En parallèle de son activité prolifique menée avec le label Debemur Morti depuis plus d'une décennie, Phil, patron de cette noble institution a créé il y a deux ans Sundust Records avec la tête pensante de BLUT AUS NORD, Vindsval. Un refuge idéal pour des formations hors-normes, éloignées du carcan black/death qui constitue habituellement les fondations de sa résidence principale. Une sorte de maison de campagne sombre et austère qui a déjà accueilli en ses murs glacés MUTTERLEIN et ERUDITE STONER. Deux chantres d'un style hors des standards actuels, quelque part entre dark-folk expérimental et industriel pour le premier, à mi-chemin entre doom éthéré et post-rock lumineux pour le second.
Troisième larron a avoir posé ses valises chez Sundust, VARSOVIE va affoler les compteurs Linky en baissant encore d'un cran la température dans cette Amityville des temps modernes. Poltergeist insaisissable, le duo au patronyme charbonneux charrie la grisaille pesante de la capitale de l'Est en y apposant une froide marque de fabrique mélancolique. Que ce soit sur ces habiles lignes de chant clair signées Grégory Catherina, qui collent à merveille aux sinistres ambiances délivrées par des guitares habitées, ou sur les parties de batterie percutantes d'Arnaud Destal, VARSOVIE frappe fort sur ce troisième album.
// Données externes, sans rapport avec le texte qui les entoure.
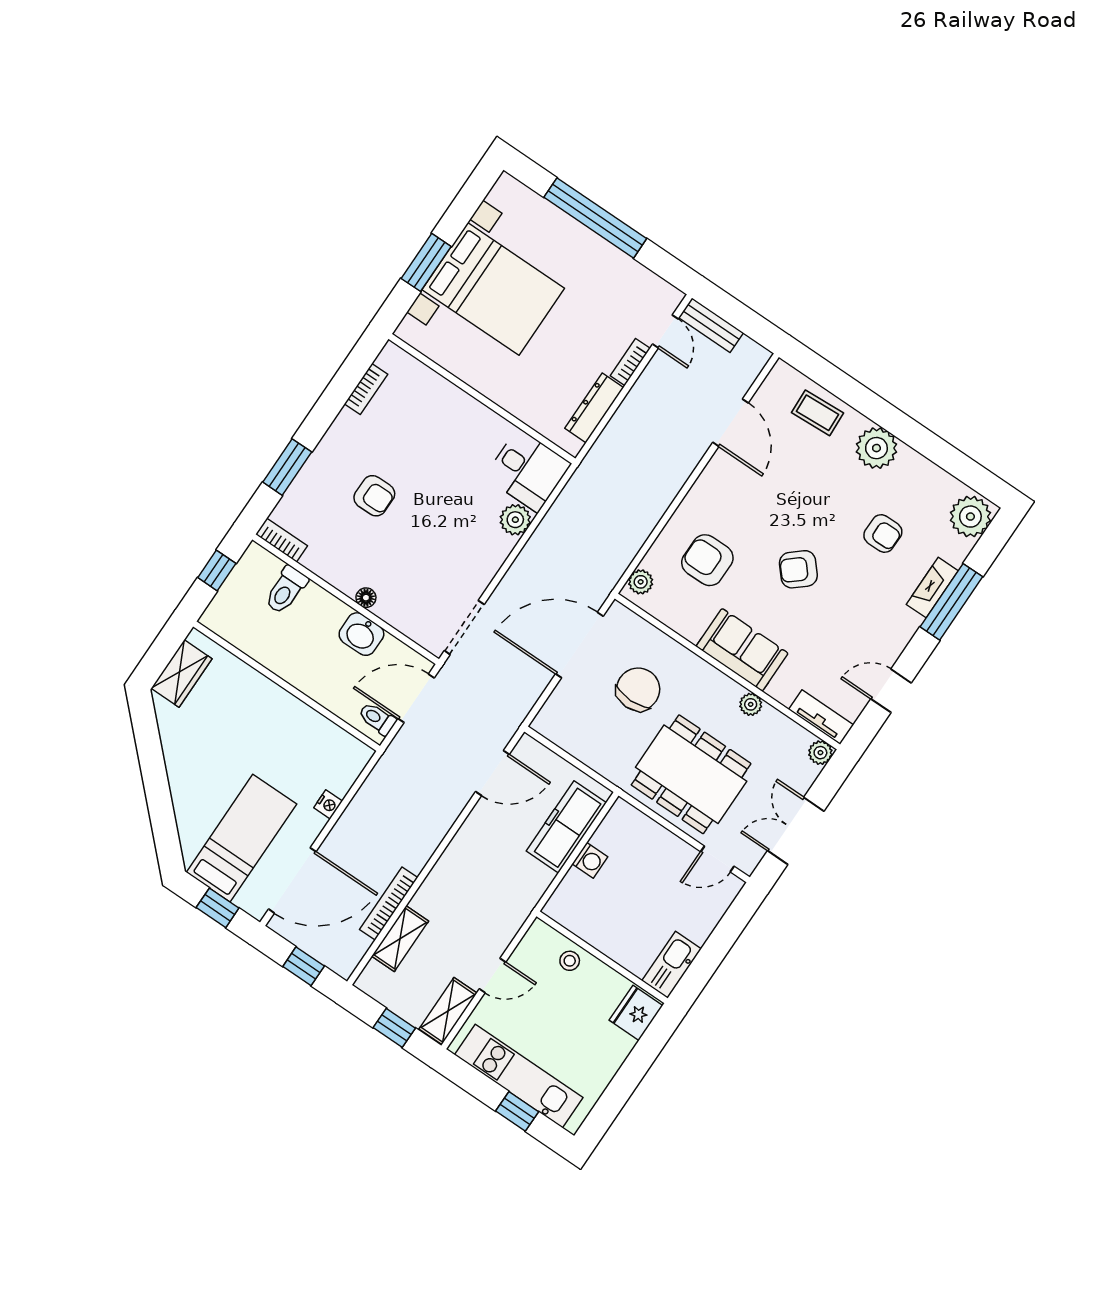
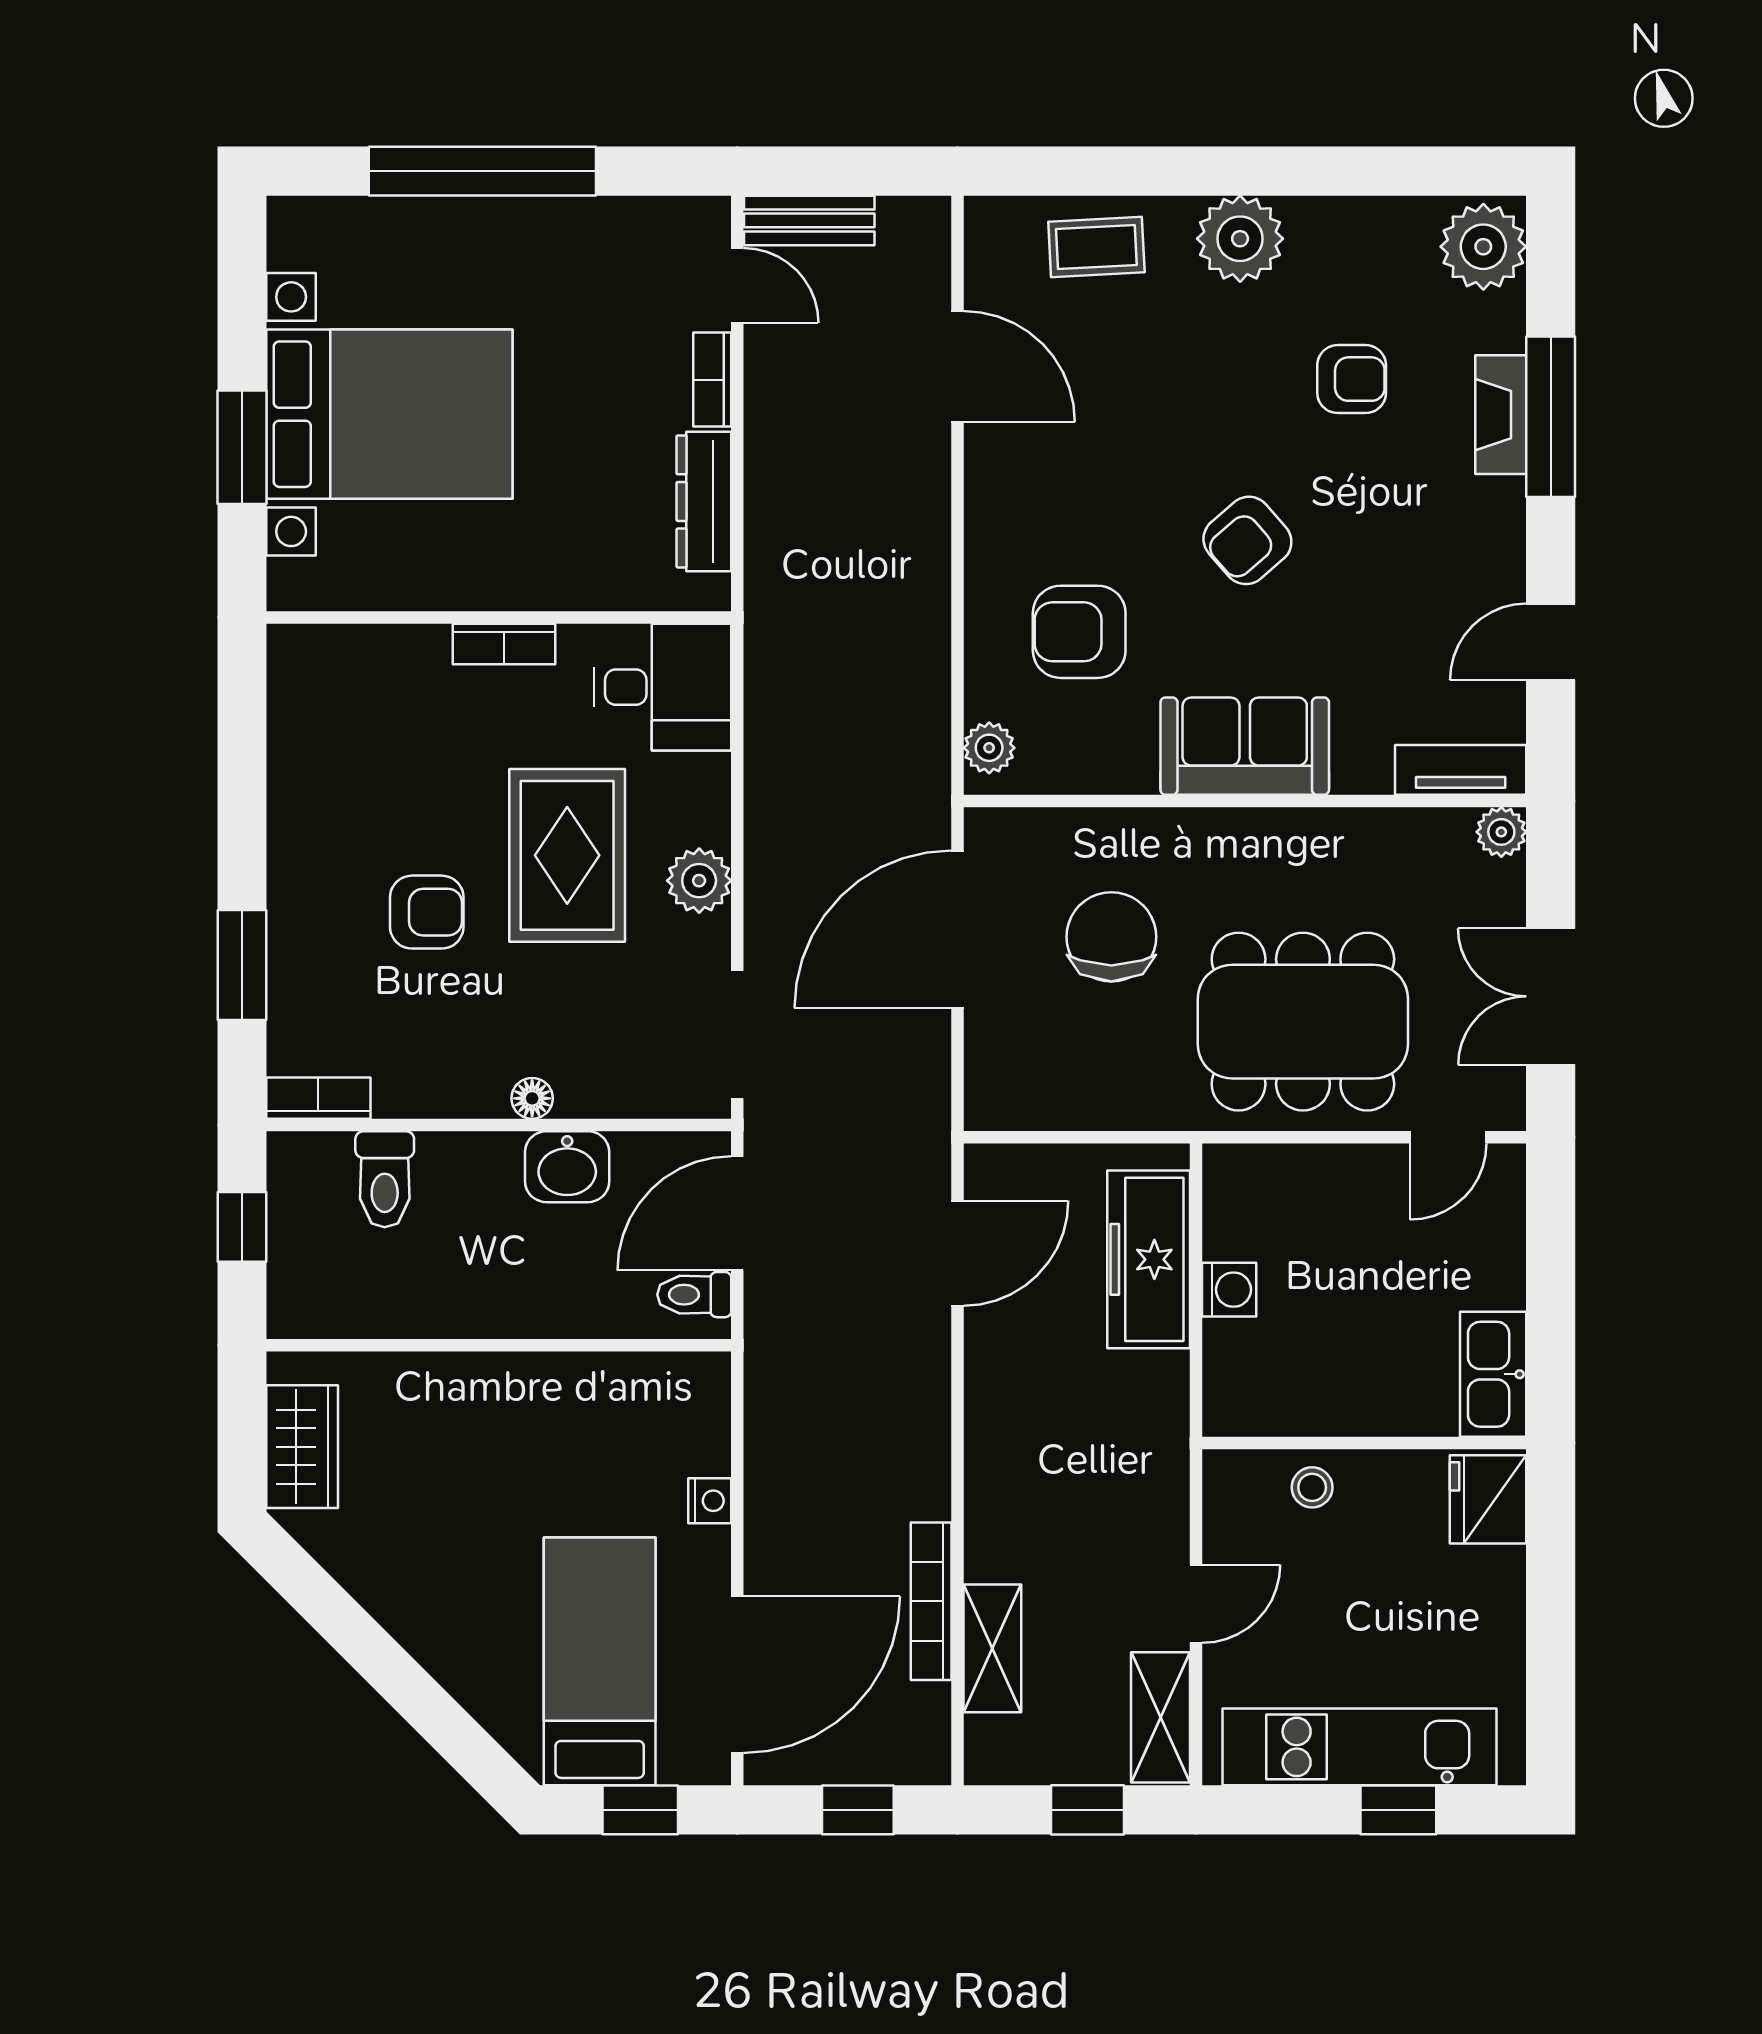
bookcase: (366, 389) -> (504, 644), moved, turned 90
rug: (445, 511) -> (567, 855), added
plant: (515, 520) -> (699, 881), moved
plant: (751, 704) -> (1324, 830), removed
Hanté par une mélodie entêtante, le premier morceau éponyme en est une parfaite illustration : guitares à vif, batterie épileptique et basse pêchue, la recette fait mouche. Tout comme sur l'hypnotisant "Killing Anna" ou "Va Dire à Sparte" et ses huit minutes épiques ponctuées d'un refrain enivrant. Qui ne doivent pas occulter l'intensité émotionnelle de "Le Lac" ou la puissance fourbe de l'instru-têtu "Les Chevaux Échappés". Les quatre années qui séparent « Coups et Blessures » de « L'Heure et la Trajectoire » ont indéniablement permis au groupe d'affiner sa recette pour proposer un style ensorcelant où les atmosphères, glaciales et prenantes, sont ici érigées en lignes de conduite.
La production rend quant à elle une copie nette et sans bavures avec un son propre, peaufiné, en aucun cas musculeux et bien loin des grosses Bertha souvent synonymes de cache-misère. Benoit Roux, dans son antre du Drudenhaus, a une fois de plus fait des merveilles aux manettes (ALCEST, NESSERIA et REVERENCE sont notamment passées entre ses mimines expertes). Ajoutez à cela un design inspiré de Dehn Sora et de superbes photos signées Rytis Titas et vous obtiendrez un album qui n'attend plus que vos esgourdes grandes ouvertes pour y déverser ses sombres mélopées.